◆ Prompt ◆
Hunt for the word "quoteArray" across the entries below, copying each line that holds it.

◆ Supplied records ◆
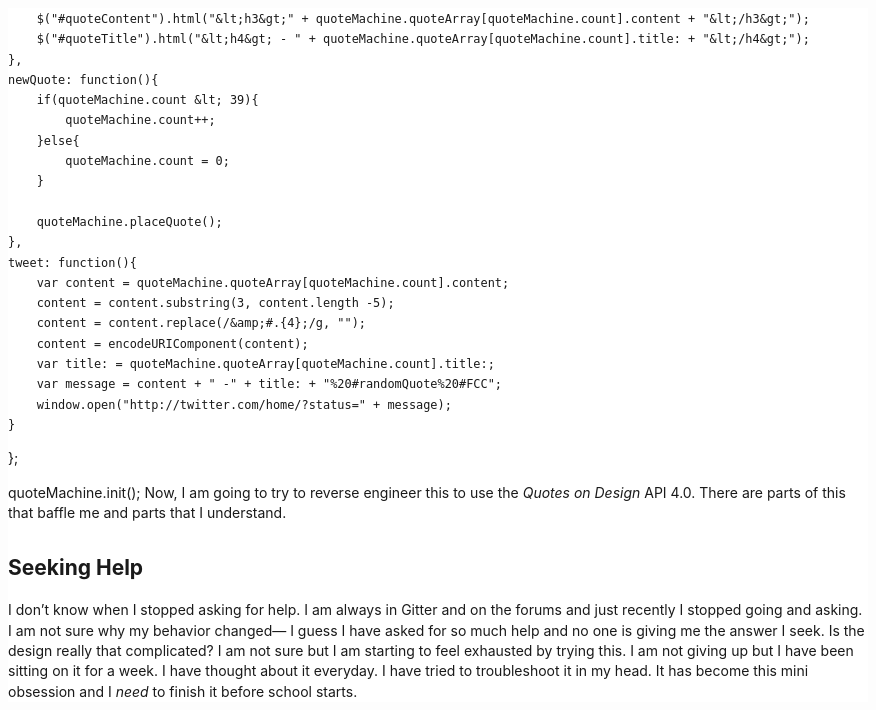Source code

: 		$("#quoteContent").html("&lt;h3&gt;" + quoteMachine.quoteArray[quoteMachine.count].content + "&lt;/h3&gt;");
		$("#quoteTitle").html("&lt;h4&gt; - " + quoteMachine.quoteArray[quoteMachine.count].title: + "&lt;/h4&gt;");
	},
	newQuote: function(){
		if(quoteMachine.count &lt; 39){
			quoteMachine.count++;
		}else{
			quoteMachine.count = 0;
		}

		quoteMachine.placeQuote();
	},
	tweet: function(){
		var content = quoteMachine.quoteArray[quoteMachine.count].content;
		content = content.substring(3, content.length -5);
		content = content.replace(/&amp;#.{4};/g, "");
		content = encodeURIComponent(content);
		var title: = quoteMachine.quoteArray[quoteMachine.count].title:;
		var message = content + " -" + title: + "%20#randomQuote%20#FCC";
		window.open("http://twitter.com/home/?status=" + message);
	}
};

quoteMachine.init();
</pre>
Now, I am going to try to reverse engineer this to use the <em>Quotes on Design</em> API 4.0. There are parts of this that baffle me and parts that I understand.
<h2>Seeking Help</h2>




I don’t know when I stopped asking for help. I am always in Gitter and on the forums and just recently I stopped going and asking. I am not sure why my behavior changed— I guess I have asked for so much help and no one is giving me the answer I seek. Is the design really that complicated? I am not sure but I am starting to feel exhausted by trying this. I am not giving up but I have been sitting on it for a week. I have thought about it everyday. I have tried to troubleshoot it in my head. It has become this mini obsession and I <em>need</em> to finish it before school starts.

* * *

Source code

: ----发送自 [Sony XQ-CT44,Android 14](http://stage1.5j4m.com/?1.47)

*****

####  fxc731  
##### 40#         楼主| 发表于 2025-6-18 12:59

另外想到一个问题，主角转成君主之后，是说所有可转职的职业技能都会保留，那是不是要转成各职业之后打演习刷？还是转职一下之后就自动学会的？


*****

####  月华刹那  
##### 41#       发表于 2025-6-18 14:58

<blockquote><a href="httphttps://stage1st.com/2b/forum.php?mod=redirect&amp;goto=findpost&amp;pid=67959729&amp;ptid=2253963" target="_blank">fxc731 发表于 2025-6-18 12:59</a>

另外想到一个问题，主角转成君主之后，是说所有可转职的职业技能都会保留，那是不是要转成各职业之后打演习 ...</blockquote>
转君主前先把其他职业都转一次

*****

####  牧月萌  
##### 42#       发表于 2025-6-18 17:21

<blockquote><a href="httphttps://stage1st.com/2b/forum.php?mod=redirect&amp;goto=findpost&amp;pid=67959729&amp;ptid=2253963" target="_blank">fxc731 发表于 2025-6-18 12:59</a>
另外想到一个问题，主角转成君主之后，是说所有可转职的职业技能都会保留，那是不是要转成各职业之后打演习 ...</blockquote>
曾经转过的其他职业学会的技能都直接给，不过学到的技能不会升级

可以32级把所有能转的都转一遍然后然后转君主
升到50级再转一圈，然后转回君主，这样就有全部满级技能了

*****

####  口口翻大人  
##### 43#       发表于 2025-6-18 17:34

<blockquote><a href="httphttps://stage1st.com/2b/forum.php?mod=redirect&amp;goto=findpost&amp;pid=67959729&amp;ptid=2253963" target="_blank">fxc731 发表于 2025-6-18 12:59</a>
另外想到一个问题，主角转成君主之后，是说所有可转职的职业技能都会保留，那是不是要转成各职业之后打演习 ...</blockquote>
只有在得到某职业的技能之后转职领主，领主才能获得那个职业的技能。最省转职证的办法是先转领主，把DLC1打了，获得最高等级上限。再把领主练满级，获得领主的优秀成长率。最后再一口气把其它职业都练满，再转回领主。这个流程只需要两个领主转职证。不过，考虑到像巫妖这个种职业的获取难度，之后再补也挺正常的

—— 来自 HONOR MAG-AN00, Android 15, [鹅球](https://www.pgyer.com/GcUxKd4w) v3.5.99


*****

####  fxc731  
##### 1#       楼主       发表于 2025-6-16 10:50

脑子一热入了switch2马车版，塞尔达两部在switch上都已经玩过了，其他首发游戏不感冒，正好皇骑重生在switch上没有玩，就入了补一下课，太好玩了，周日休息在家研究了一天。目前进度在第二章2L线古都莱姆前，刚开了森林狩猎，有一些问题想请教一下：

◆ Exercise result ◆
: 		$("#quoteContent").html("&lt;h3&gt;" + quoteMachine.quoteArray[quoteMachine.count].content + "&lt;/h3&gt;");
		$("#quoteTitle").html("&lt;h4&gt; - " + quoteMachine.quoteArray[quoteMachine.count].title: + "&lt;/h4&gt;");
		var content = quoteMachine.quoteArray[quoteMachine.count].content;
		var title: = quoteMachine.quoteArray[quoteMachine.count].title:;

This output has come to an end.